■ What the task asks: Copy every line of the records below verbatim, from the first to the last.

■ Supplied records:
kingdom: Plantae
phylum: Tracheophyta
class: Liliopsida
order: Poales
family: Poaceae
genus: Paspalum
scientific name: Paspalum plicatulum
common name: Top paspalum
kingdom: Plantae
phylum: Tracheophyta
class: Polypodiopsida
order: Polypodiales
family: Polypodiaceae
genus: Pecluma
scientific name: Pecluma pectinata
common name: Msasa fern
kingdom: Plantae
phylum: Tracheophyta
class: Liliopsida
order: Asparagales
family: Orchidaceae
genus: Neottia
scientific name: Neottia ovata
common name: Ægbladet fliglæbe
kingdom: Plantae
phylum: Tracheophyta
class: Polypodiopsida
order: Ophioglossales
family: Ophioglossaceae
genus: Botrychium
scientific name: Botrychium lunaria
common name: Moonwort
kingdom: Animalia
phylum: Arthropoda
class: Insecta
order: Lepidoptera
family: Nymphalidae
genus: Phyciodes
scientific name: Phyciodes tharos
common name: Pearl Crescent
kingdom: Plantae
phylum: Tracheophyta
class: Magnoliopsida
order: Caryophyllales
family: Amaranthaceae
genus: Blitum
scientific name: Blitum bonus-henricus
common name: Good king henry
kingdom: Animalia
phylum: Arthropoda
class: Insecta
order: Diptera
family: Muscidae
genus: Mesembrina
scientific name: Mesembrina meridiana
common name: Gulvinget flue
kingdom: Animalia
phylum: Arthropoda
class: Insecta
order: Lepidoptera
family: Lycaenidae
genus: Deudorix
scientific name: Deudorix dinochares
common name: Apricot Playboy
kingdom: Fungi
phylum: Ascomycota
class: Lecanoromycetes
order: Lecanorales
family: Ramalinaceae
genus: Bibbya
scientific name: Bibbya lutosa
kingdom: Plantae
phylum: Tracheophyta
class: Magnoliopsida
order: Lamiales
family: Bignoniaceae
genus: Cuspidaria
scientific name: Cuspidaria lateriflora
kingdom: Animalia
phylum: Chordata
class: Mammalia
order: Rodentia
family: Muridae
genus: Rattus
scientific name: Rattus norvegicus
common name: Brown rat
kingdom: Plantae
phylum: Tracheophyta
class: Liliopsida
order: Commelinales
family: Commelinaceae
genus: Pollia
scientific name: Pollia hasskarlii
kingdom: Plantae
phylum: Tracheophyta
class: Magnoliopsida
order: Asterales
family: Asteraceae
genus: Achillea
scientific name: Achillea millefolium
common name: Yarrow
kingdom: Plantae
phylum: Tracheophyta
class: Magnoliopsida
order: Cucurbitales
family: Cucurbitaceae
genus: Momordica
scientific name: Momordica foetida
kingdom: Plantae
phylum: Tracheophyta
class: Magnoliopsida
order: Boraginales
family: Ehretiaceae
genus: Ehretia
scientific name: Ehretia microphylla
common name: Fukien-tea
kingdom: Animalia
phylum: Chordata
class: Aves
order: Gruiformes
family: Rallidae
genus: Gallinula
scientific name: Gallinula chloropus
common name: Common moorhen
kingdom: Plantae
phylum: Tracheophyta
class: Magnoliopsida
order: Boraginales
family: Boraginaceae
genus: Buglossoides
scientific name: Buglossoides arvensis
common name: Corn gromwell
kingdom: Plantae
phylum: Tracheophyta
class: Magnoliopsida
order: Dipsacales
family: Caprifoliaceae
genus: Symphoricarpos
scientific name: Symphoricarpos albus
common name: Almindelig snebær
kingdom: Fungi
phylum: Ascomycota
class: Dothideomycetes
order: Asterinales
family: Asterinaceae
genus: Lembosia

■ Solution for this problem:
kingdom: Plantae
phylum: Tracheophyta
class: Liliopsida
order: Poales
family: Poaceae
genus: Paspalum
scientific name: Paspalum plicatulum
common name: Top paspalum
kingdom: Plantae
phylum: Tracheophyta
class: Polypodiopsida
order: Polypodiales
family: Polypodiaceae
genus: Pecluma
scientific name: Pecluma pectinata
common name: Msasa fern
kingdom: Plantae
phylum: Tracheophyta
class: Liliopsida
order: Asparagales
family: Orchidaceae
genus: Neottia
scientific name: Neottia ovata
common name: Ægbladet fliglæbe
kingdom: Plantae
phylum: Tracheophyta
class: Polypodiopsida
order: Ophioglossales
family: Ophioglossaceae
genus: Botrychium
scientific name: Botrychium lunaria
common name: Moonwort
kingdom: Animalia
phylum: Arthropoda
class: Insecta
order: Lepidoptera
family: Nymphalidae
genus: Phyciodes
scientific name: Phyciodes tharos
common name: Pearl Crescent
kingdom: Plantae
phylum: Tracheophyta
class: Magnoliopsida
order: Caryophyllales
family: Amaranthaceae
genus: Blitum
scientific name: Blitum bonus-henricus
common name: Good king henry
kingdom: Animalia
phylum: Arthropoda
class: Insecta
order: Diptera
family: Muscidae
genus: Mesembrina
scientific name: Mesembrina meridiana
common name: Gulvinget flue
kingdom: Animalia
phylum: Arthropoda
class: Insecta
order: Lepidoptera
family: Lycaenidae
genus: Deudorix
scientific name: Deudorix dinochares
common name: Apricot Playboy
kingdom: Fungi
phylum: Ascomycota
class: Lecanoromycetes
order: Lecanorales
family: Ramalinaceae
genus: Bibbya
scientific name: Bibbya lutosa
kingdom: Plantae
phylum: Tracheophyta
class: Magnoliopsida
order: Lamiales
family: Bignoniaceae
genus: Cuspidaria
scientific name: Cuspidaria lateriflora
kingdom: Animalia
phylum: Chordata
class: Mammalia
order: Rodentia
family: Muridae
genus: Rattus
scientific name: Rattus norvegicus
common name: Brown rat
kingdom: Plantae
phylum: Tracheophyta
class: Liliopsida
order: Commelinales
family: Commelinaceae
genus: Pollia
scientific name: Pollia hasskarlii
kingdom: Plantae
phylum: Tracheophyta
class: Magnoliopsida
order: Asterales
family: Asteraceae
genus: Achillea
scientific name: Achillea millefolium
common name: Yarrow
kingdom: Plantae
phylum: Tracheophyta
class: Magnoliopsida
order: Cucurbitales
family: Cucurbitaceae
genus: Momordica
scientific name: Momordica foetida
kingdom: Plantae
phylum: Tracheophyta
class: Magnoliopsida
order: Boraginales
family: Ehretiaceae
genus: Ehretia
scientific name: Ehretia microphylla
common name: Fukien-tea
kingdom: Animalia
phylum: Chordata
class: Aves
order: Gruiformes
family: Rallidae
genus: Gallinula
scientific name: Gallinula chloropus
common name: Common moorhen
kingdom: Plantae
phylum: Tracheophyta
class: Magnoliopsida
order: Boraginales
family: Boraginaceae
genus: Buglossoides
scientific name: Buglossoides arvensis
common name: Corn gromwell
kingdom: Plantae
phylum: Tracheophyta
class: Magnoliopsida
order: Dipsacales
family: Caprifoliaceae
genus: Symphoricarpos
scientific name: Symphoricarpos albus
common name: Almindelig snebær
kingdom: Fungi
phylum: Ascomycota
class: Dothideomycetes
order: Asterinales
family: Asterinaceae
genus: Lembosia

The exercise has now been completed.